ABC
- Cover of ABC featuring actress Monica Strebel, June 1968
- Categories: Newsmagazine
- Frequency: Weekly
- Founder: Gaetano Baldacci
- Founded: 1960
- First issue: June 1960
- Final issue: 1977
- Country: Italy
- Based in: Milan
- Language: Italian

= ABC (magazine) =

Italian magazine, 1960–1977

ABC was an Italian weekly news and political magazine published between 1960 and 1977.

==History and profile==
The magazine was founded by the former Il Giorno director Gaetano Baldacci in Milan in 1960 as a weekly political, cultural and literary magazine. The first issue appeared in June 1960. Baldacci also directed the magazine.

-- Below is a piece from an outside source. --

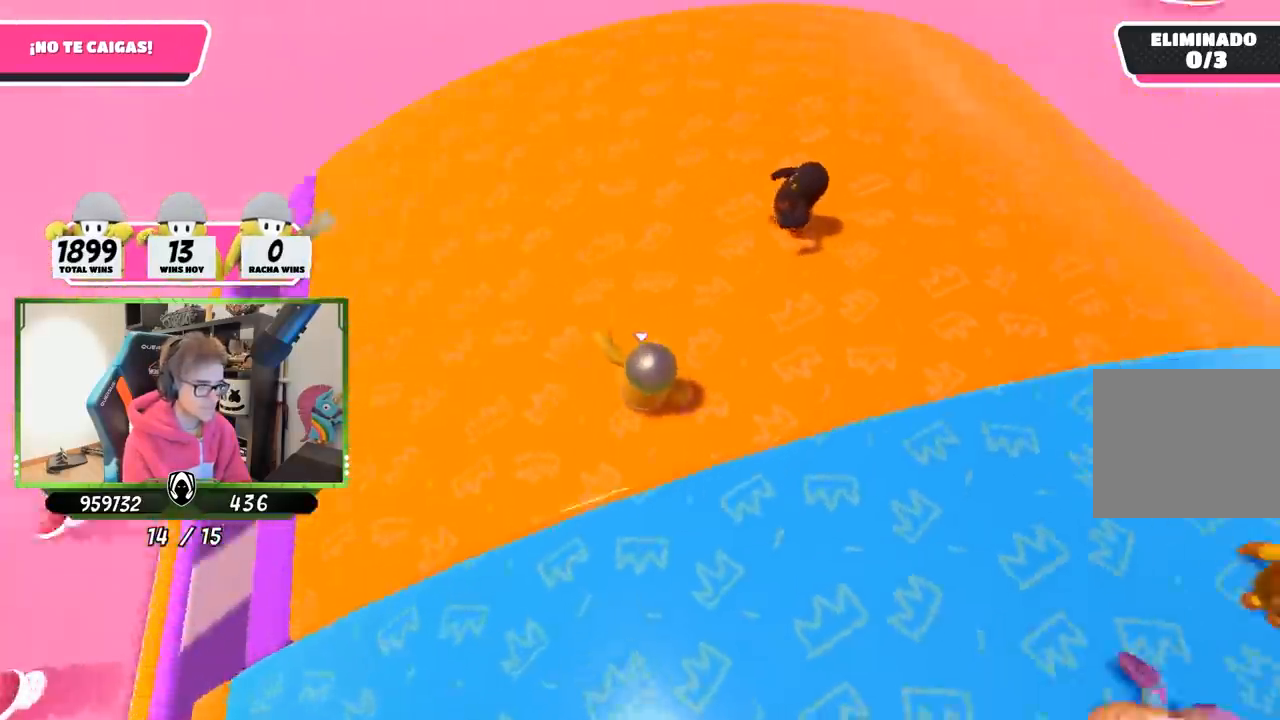
{"buttons": [], "left_stick": "up-left", "right_stick": "center", "events": [[133, "left_stick", "up-right"], [400, "left_stick", "up"], [500, "left_stick", "up-left"], [500, "right_stick", "center"]]}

The graphic of the magazine was curated by the artist Sirio Musso, and was inspired by the popular British newspapers, while contents were often controversial, provocative and polemic. Collaborators of the magazine included Italo Calvino, Luciano Bianciardi, Carlo Levi, Alberto Bevilacqua, Giuseppe Berto, Marco Pannella, Gian Carlo Fusco, Marcello Marchesi and Callisto Cosulich. In June 1963 it introduced the insert ABC dei ragazzi, a supplement comics magazine which lasted 97 issues and ended its publications in October 1965.

In the second half of the 1970s the circulation started to decline, and ABC eventually closed in 1977, after over 800 issues. Occasional attempts of resurrecting the magazine, in 1980 and in 2001, lasted only a few issues.